Dos factos descritos resulta que a presente ação e apenso deram entrada em juízo cerca de dois meses e dois anos após a data de cessação de funções do réu BB, enquanto administrador de insolvência, pelo que se encontrava já decorrido o prazo previsto na segunda parte do nº 4 do art.º 59º do CIRE.

Defendem os autores que mesmo após a deliberação de substituição deste, que determinou a cessação de funções, BB continuou a praticar atos no processo de insolvência. Para tanto, juntaram os autores documentos que mais não são que notificações relativas a pagamento de honorários, e onde é tal réu referido como “administrador substituído”, (cf. fls. 107 verso a 108º verso). Ou seja, não se trata de atos praticados enquanto Administrador de Insolvência de facto, sendo indiscutível que a cessação de funções se deu com a deliberação de 1 de março de 2016.

Defendem ainda os autores uma interrupção do prazo de prescrição, por efeito da interpelação de 12.04.2016; não lhes assiste razão, todavia. Com efeito, e como prevê o art.º 323º nº 1 do CC, apenas a citação ou notificação judicial de qualquer ato que exprima a intenção de exercer o direito interrompe o prazo de prescrição. A mera interpelação por carta registada, não se tratando de citação ou notificação judicial, não tem qualquer efeito interruptivo do prazo, portanto.

→ **Questões de estudo**:
1. Enumere todas as remissões que o texto do exercício faz para disposições legais ou para folhas do processo, com a redação usada no texto.
2. Indique se cada afirmação está de acordo com o texto do exercício, com sim ou não, e cite as palavras do texto que o decidem.
(a) A cessação de funções do réu BB deu-se com a deliberação de 1 de março de 2016.
(b) A interpelação por carta registada interrompeu o prazo de prescrição.
(c) Os documentos juntos pelos autores são notificações relativas a pagamento de honorários.

→ **Registos extraídos**:

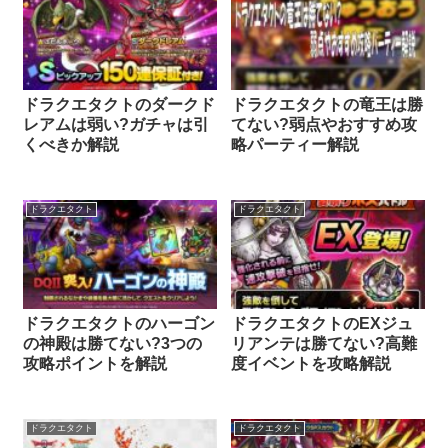
ドラクエタクトのダークド
ドラクエタクトの竜王は勝
レアムは弱い?ガチャは引
てない?弱点やおすすめ攻
くべきか解説
略パーティー解説
ドラクエタクト
ドラクエタクト
ドラクエタクトのハーゴン
ドラクエタクトのEXジュ
の神殿は勝てない?3つの
リアンテは勝てない?高難
攻略ポイントを解説
度イベントを攻略解説
ドラクエタクト
ドラクエタクト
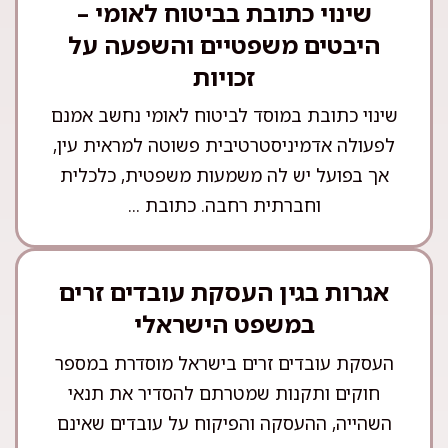
שינוי כתובת בביטוח לאומי –
היבטים משפטיים והשפעה על
זכויות
שינוי כתובת במוסד לביטוח לאומי נחשב אמנם
לפעולה אדמיניסטרטיבית פשוטה למראית עין,
אך בפועל יש לה משמעות משפטית, כלכלית
וחברתית רחבה. כתובת ...
אגרות בגין העסקת עובדים זרים
במשפט הישראלי
העסקת עובדים זרים בישראל מוסדרת במספר
חוקים ותקנות שמטרתם להסדיר את תנאי
השהייה, ההעסקה והפיקוח על עובדים שאינם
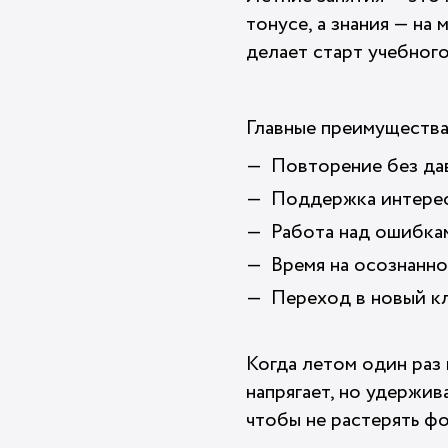
тонусе, а знания — на 
делает старт учебного
Главные преимущества
Повторение без да
Поддержка интерес
Работа над ошибкам
Время на осознанно
Переход в новый кл
Когда летом один раз
напрягает, но удержив
чтобы не растерять фо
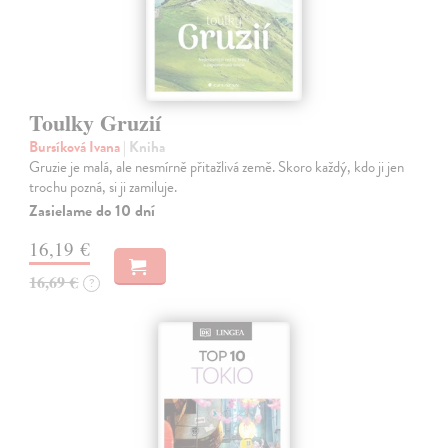
Toulky Gruzií
Bursíková Ivana
| Kniha
Gruzie je malá, ale nesmírně přitažlivá země. Skoro každý, kdo ji jen
trochu pozná, si ji zamiluje.
Zasielame do 10 dní
16,19 €
16,69 €
?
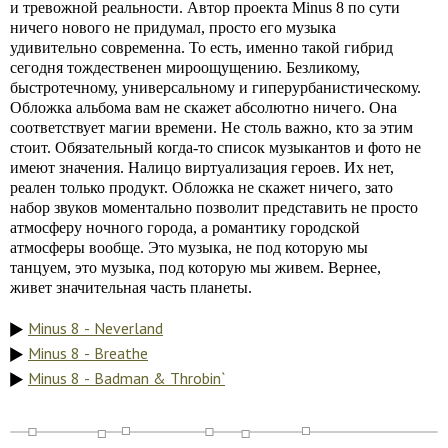
и тревожной реальности. Автор проекта Minus 8 по сути
ничего нового не придумал, просто его музыка
удивительно современна. То есть, именно такой гибрид
сегодня тождественен мироощущению. Безликому,
быстротечному, универсальному и гиперурбанистическому.
Обложка альбома вам не скажет абсолютно ничего. Она
соответствует магии времени. Не столь важно, кто за этим
стоит. Обязательный когда-то список музыкантов и фото не
имеют значения. Налицо виртуализация героев. Их нет,
реален только продукт. Обложка не скажет ничего, зато
набор звуков моментально позволит представить не просто
атмосферу ночного города, а романтику городской
атмосферы вообще. Это музыка, не под которую мы
танцуем, это музыка, под которую мы живем. Вернее,
живет значительная часть планеты.
Minus 8 - Neverland
Minus 8 - Breathe
Minus 8 - Badman & Throbin`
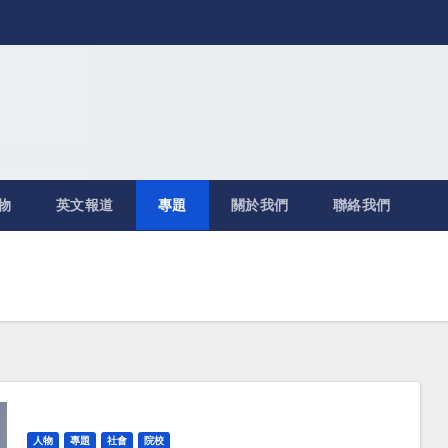
物
英文報道
專題
關於我們
聯絡我們
人物
專題
社會
院校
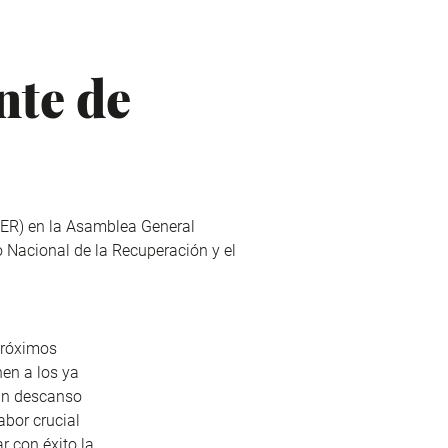
nte de
(FER) en la Asamblea General
 Nacional de la Recuperación y el
próximos
en a los ya
sin descanso
abor crucial
r con éxito la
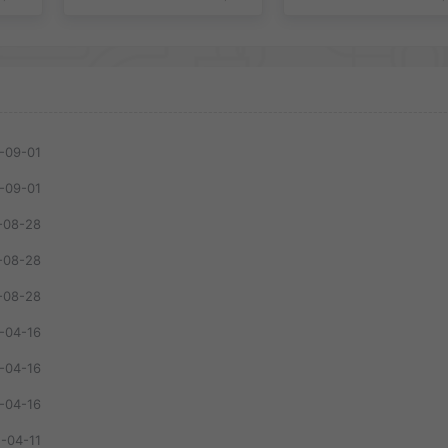
-09-01
-09-01
-08-28
-08-28
-08-28
-04-16
-04-16
-04-16
-04-11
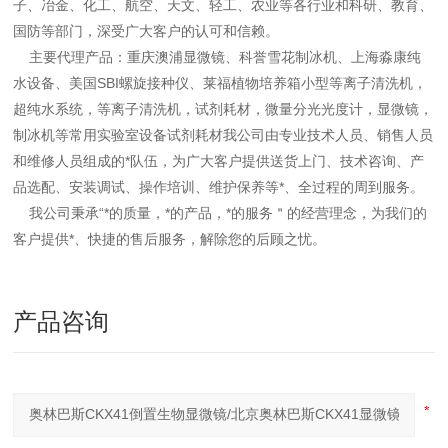
子、冶金、化工、航空、天文、轻工、农业等各行业和科研、教育、
国防等部门，深受广大客户的认可和信赖。
主要代理产品：重庆澳浦显微镜、科誉雪花制冰机、上海淼康纯
水设备、美国SBI螺旋接种仪、莱福植物培养箱小型等离子清洗机，
超纯水系统，等离子清洗机，试剂耗材，微量分光光度计，显微镜，
制冰机等常用实验室设备试剂耗材我公司由专业技术人员、销售人员
和维修人员组成的*队伍，为广大客户提供送货上门、技术咨询、产
品选配、安装调试、操作培训、维护保养等*、全过程的周到服务。
我公司秉承“*的质量，*的产品，*的服务＂的经营理念，为我们的
客户提供*、快捷的售后服务，解除您的后顾之忧。
产品咨询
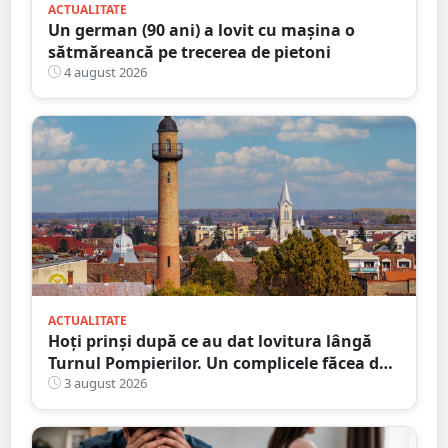
ACTUALITATE
Un german (90 ani) a lovit cu mașina o
sătmăreancă pe trecerea de pietoni
4 august 2026
ACTUALITATE
Hoți prinși după ce au dat lovitura lângă
Turnul Pompierilor. Un complicele făcea de
pază
3 august 2026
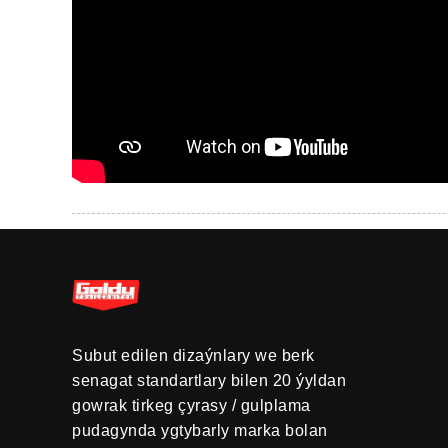
Subut edilen dizaýnlary we berk
senagat standartlary bilen 20 ýyldan
gowrak tirkeg çyrasy / gulplama
pudagynda ygtybarly marka bolan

→ **Respostas ao exercício**:
1.
- segunda parte do nº 4 do art.º 59º do CIRE
- fls. 107 verso a 108º verso
- art.º 323º nº 1 do CC

2.
(a) Sim: "sendo indiscutível que a cessação de funções se deu com a deliberação de 1 de março de 2016".
(b) Não: "A mera interpelação por carta registada, não se tratando de citação ou notificação judicial, não tem qualquer efeito interruptivo do prazo, portanto."
(c) Sim: "documentos que mais não são que notificações relativas a pagamento de honorários".